Burn wound healing can be significantly delayed by infection leading to increased morbidity and hypertrophic scarring. An optimal antimicrobial agent would have the ability to kill bacteria without negatively affecting the host skin cells that are required for healing. Currently available products provide antimicrobial coverage, but may also cause reductions in cell proliferation and migration. Cold atmospheric plasma is a partially ionized gas that can be produced under atmospheric pressure at room temperature. In this study a novel handheld Aceso Plasma Generator was used to produce and test Aceso Cold Plasma (ACP) in vitro and in vivo. ACP showed a potent ability to eliminate bacterial load in vitro for a number of different species.
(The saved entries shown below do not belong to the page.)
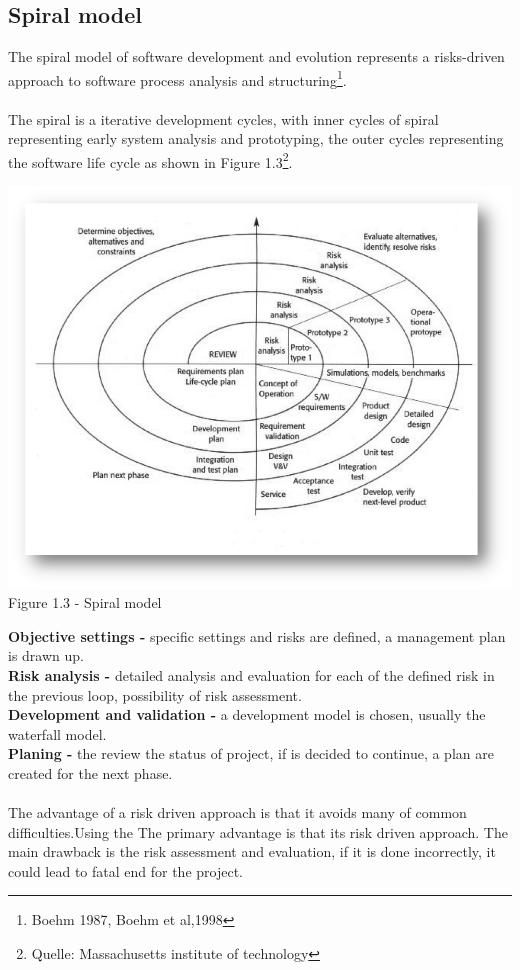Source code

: \subsection{Spiral model}
The spiral model of software development and evolution represents a risks-driven approach to software process analysis and structuring\footnote{Boehm 1987, Boehm et al,1998}.\\ \\The spiral is a iterative development cycles, with inner cycles of spiral representing early system analysis and prototyping, the outer cycles representing the software life cycle as shown in Figure 1.3\footnote{Quelle: Massachusetts institute of technology}.\\
\begin{center}
\includegraphics[scale=0.75]{Images/Spiral_model.png}\\
Figure 1.3 - Spiral model
\end{center}
{\bf Objective settings -} specific settings and risks are defined, a management plan is drawn up.\\
{\bf Risk analysis -} detailed analysis and evaluation for each of the defined risk in the previous loop, possibility of risk assessment.\\
{\bf Development and validation -} a development model is chosen, usually the waterfall model.\\
{\bf Planing -}  the review the status of project, if is decided to continue, a plan are created for the next phase.\\
\\
The advantage of a risk driven approach is that it avoids many of common difficulties.Using the The primary advantage is that its risk driven approach. The main drawback is the risk assessment and evaluation, if it is done incorrectly, it could lead to fatal end for the project.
Deep partial-thickness and full-thickness wounds that were treated with ACP after burning, after excision, after autografting, and at days 5, 7, and 9 did not show any negative effects on their wound healing trajectories. On par with in vitro analysis, bioburden was decreased in treated wounds vs. control. In addition, metrics of hypertrophic scar such as dyschromia, elasticity, trans-epidermal water loss (TEWL), and epidermal and dermal thickness were the same between the two treatment groups. It is likely that ACP can be used to mitigate the risk of bacterial infection during the phase of acute burn injury while patients await surgery for definitive closure. It may also be useful in treating wounds with delayed re-epithelialization that are at risk for infection and hypertrophic scarring. A handheld cold plasma device will be useful in treating all manner of wounds and surgical sites in order to decrease bacterial burden in an efficient and highly effective manner without compromising wound healing.